Why has UL1699C been withdrawn....?:blink:


Pg 70




> Informational Note No. 1: For information on combination-type and branch/feedertype
> arc-fault circuit interrupters, see UL 1699-2011 2013 , Standard for Arc-Fault
> Circuit Interrupters. For information on outlet branch-circuit type arc-fault circuit
> interrupters, see UL Subject 1699A, Outline of Investigation for Outlet Branch Circuit
> ...



~CS~


----------



## macmikeman (Jan 23, 2007)

Spend the thirty four dollars and sell to customer at 66. You will be behind the wheel driving another clunker in no time once you learn this.


----------



## Southeast Power (Jan 18, 2009)

It seems to me like 
1699a is for 20 amp combos AFCI
1699b is for photovoltaic arc-fault devices
1699c is for 15 amp combo AFCI

I haven't seen these yet, only the circuit breaker type.


----------



## don_resqcapt19 (Jul 18, 2010)

It is my understanding the 1699C was related to the rule in 210.12(A)(3). This section required the use of a "listed supplemental arc protection circuit breaker".

1669C would have provided the standard for the breaker that is required in that section.

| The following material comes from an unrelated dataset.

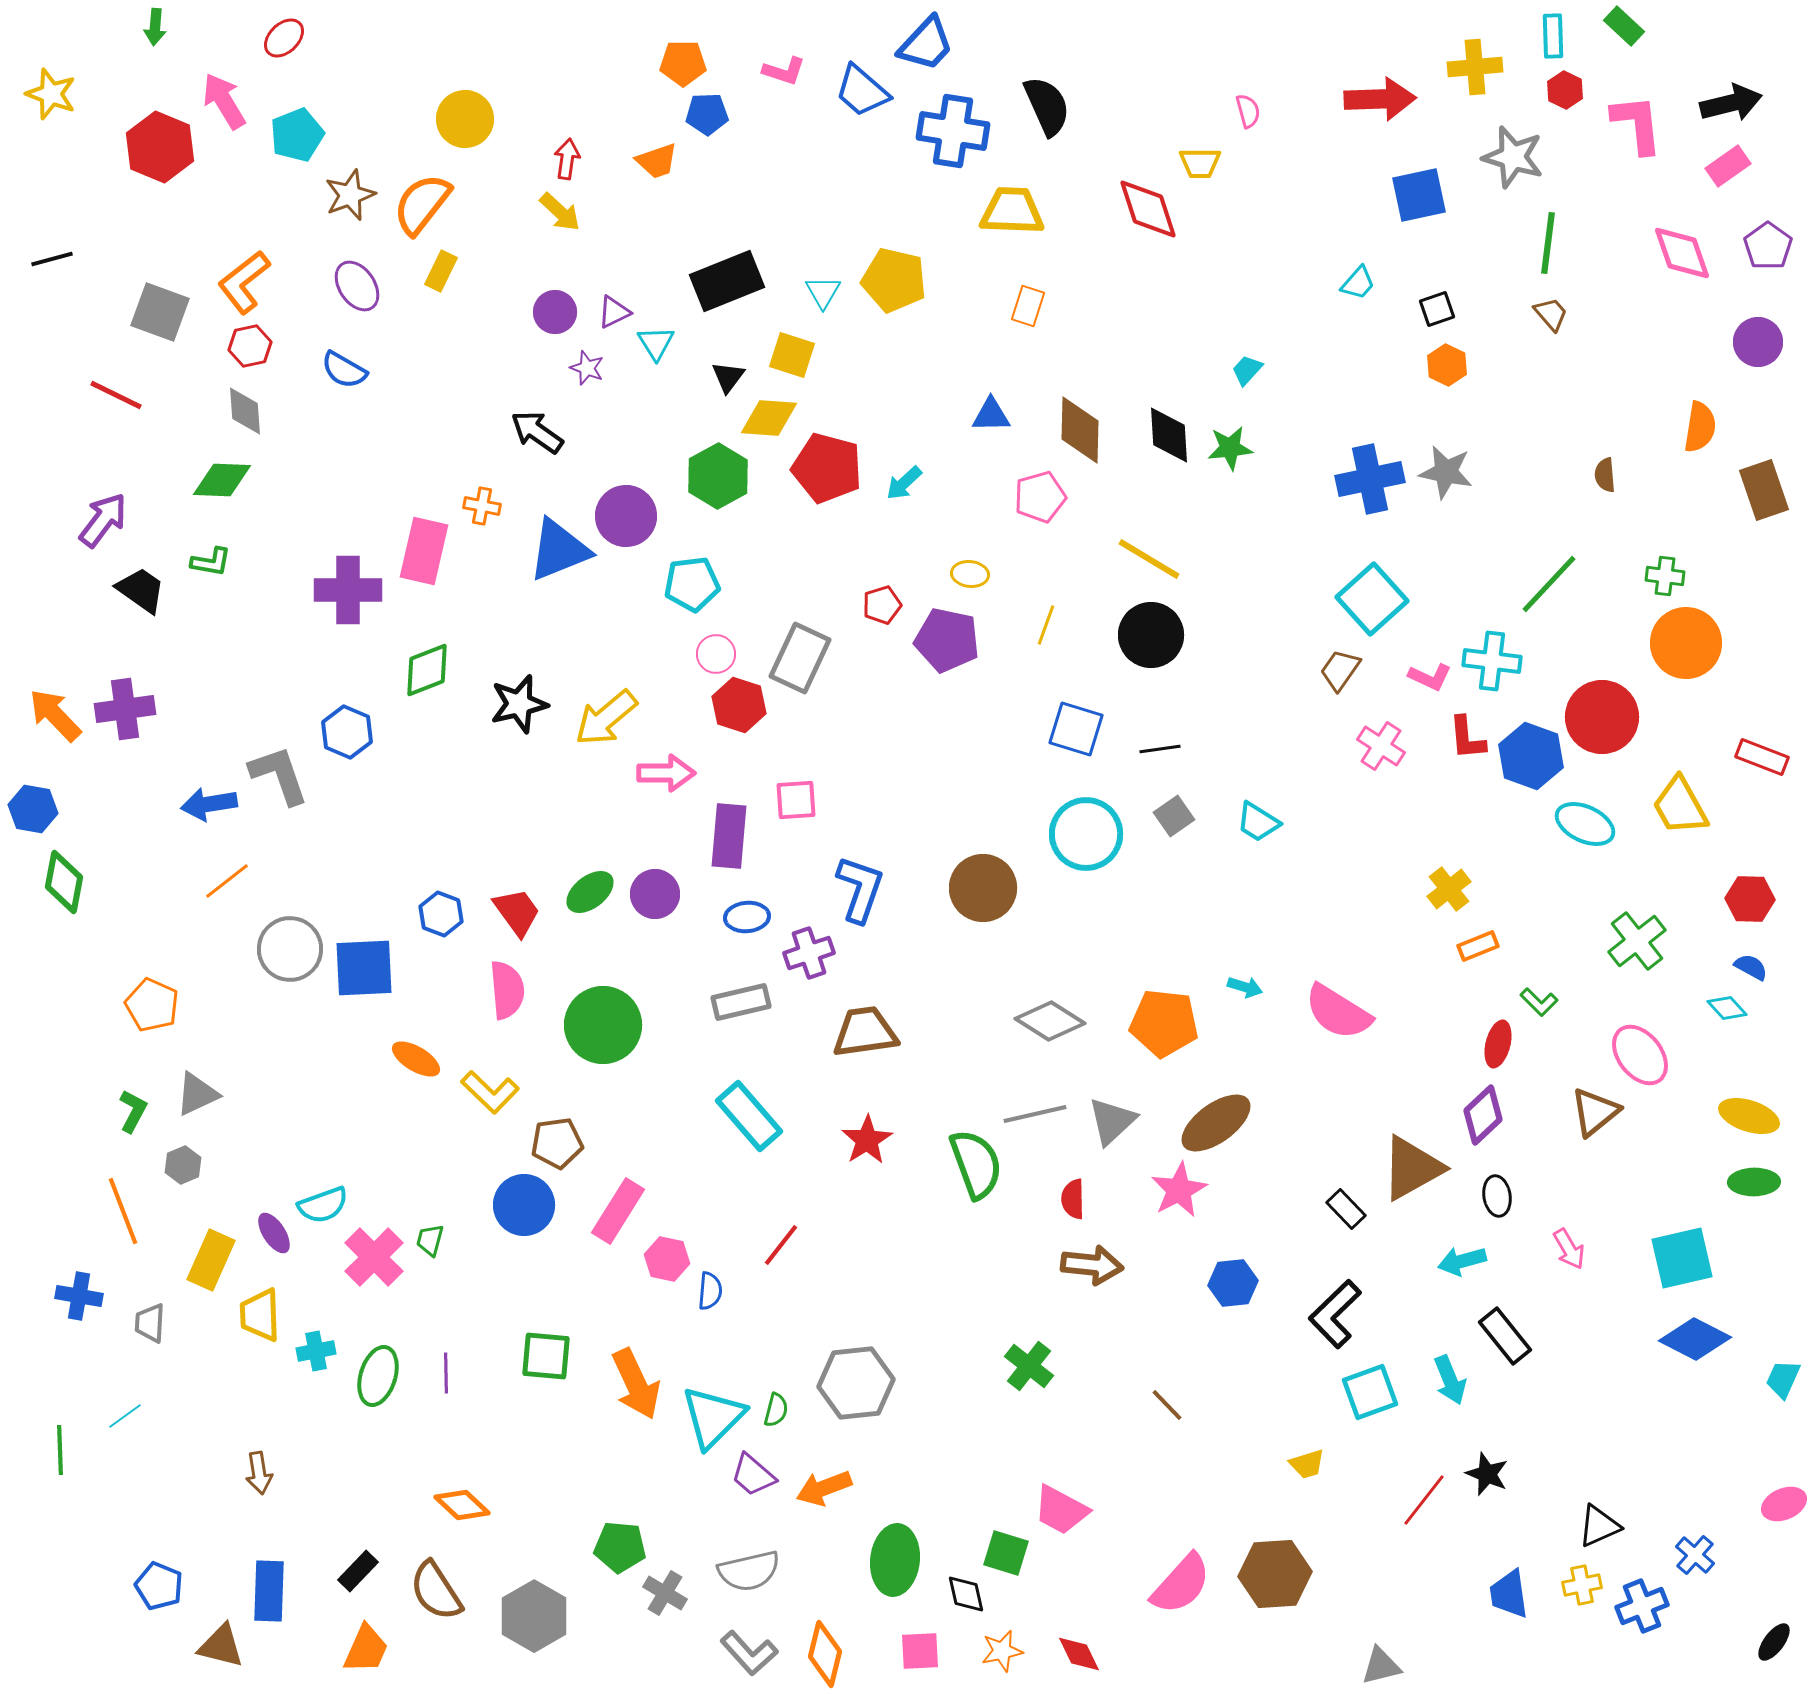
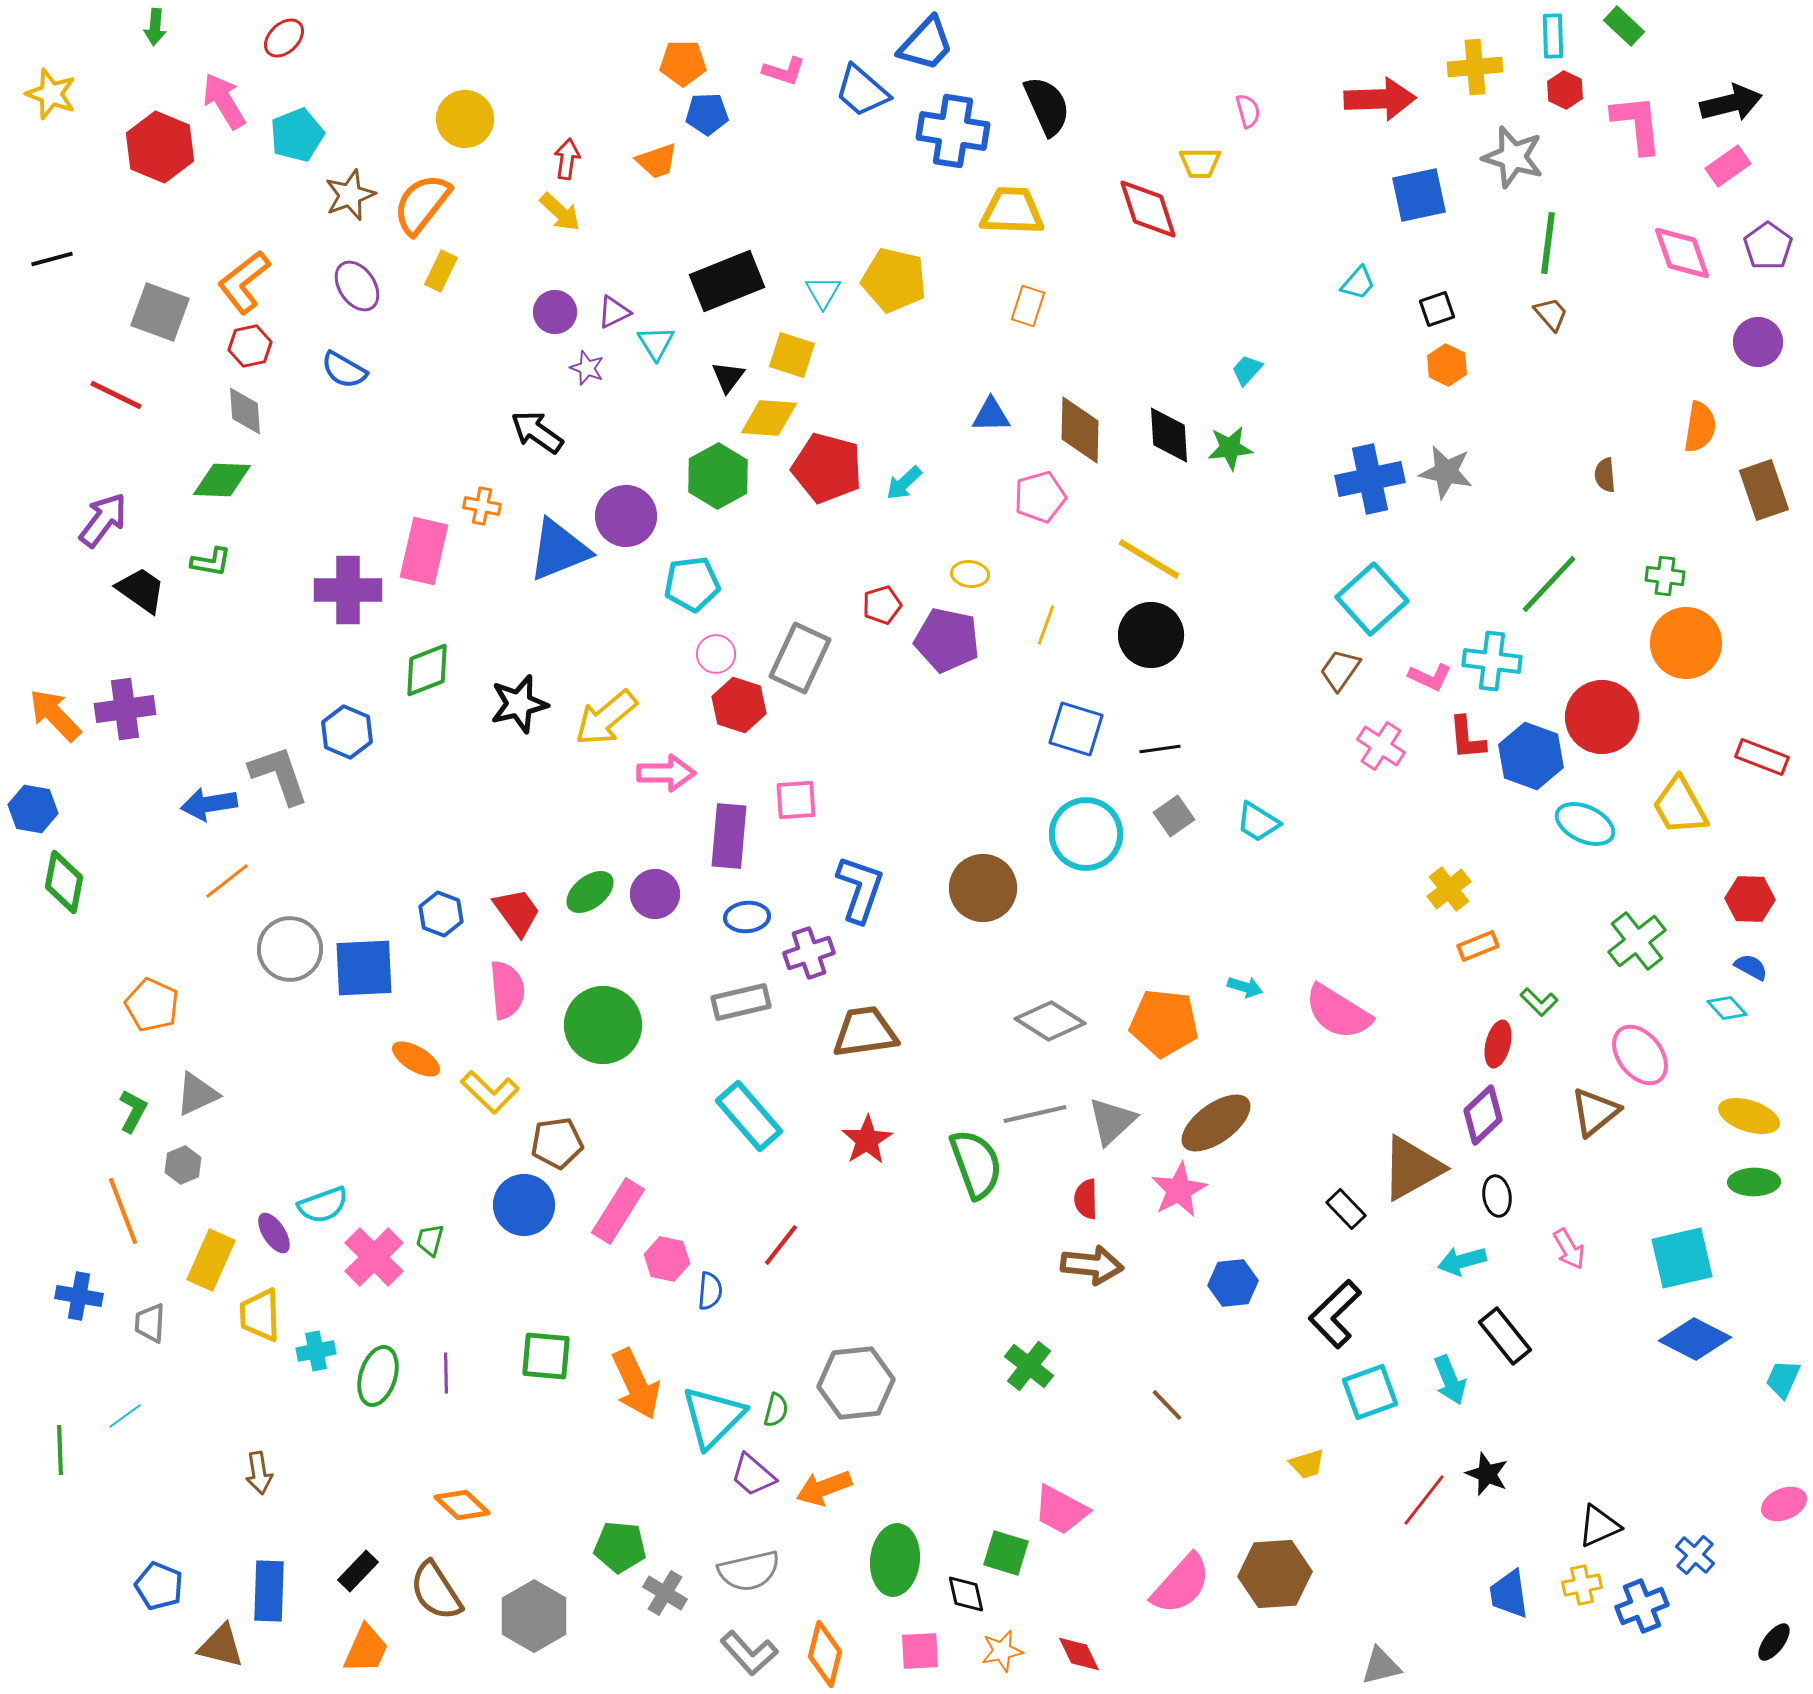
red semicircle at (1073, 1199): moved 13 px right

There are no plans to create a standard for a "listed supplemental arc protection circuit breaker" and no need for 1699C.


----------



## chicken steve (Mar 22, 2011)

I'm confused...

Why would UL create a standard for something that doesn't exist ?

~CS~


----------



## Southeast Power (Jan 18, 2009)

don_resqcapt19 said:


> It is my understanding the 1699C was related to the rule in 210.12(A)(3). This section required the use of a "listed supplemental arc protection circuit breaker".
> 
> 1669C would have provided the standard for the breaker that is required in that section. There are no plans to create a standard for a "listed supplemental arc protection circuit breaker" and no need for 1699C.


I read it as the listing for combo receptacles, not as breakers.


----------



## Meadow (Jan 14, 2011)

don_resqcapt19 said:


> It is my understanding the 1699C was related to the rule in 210.12(A)(3). This section required the use of a "listed supplemental arc protection circuit breaker".
> 
> 1669C would have provided the standard for the breaker that is required in that section. There are no plans to create a standard for a "listed supplemental arc protection circuit breaker" and no need for 1699C.



I thought that was supposed to be through UL489 as the supplemental arc breaker has no electronics?


----------